◆ What you should do ◆
After finding the line containing "NOTICIAS RELACIONADAS" below, please output that line and each following one through the line containing "Hugo Díaz anuncia su retirada", exactly as written.

◆ Data for review ◆
------------------------------------

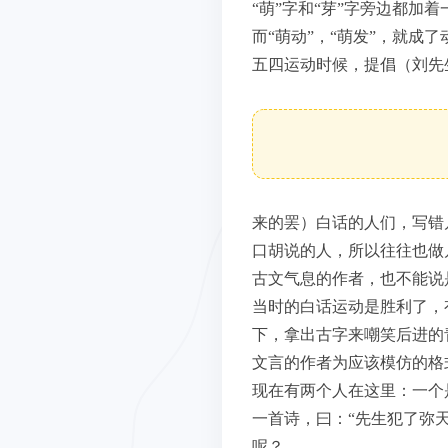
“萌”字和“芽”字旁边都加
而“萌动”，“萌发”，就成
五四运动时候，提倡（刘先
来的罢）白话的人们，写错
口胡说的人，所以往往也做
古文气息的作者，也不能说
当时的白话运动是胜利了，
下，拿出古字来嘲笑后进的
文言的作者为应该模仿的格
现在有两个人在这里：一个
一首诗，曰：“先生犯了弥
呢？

------------------------------------

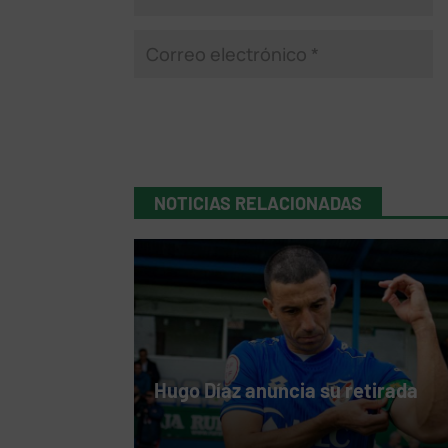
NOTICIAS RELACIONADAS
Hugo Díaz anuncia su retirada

------------------------------------

◆ Response area ◆
NOTICIAS RELACIONADAS
Hugo Díaz anuncia su retirada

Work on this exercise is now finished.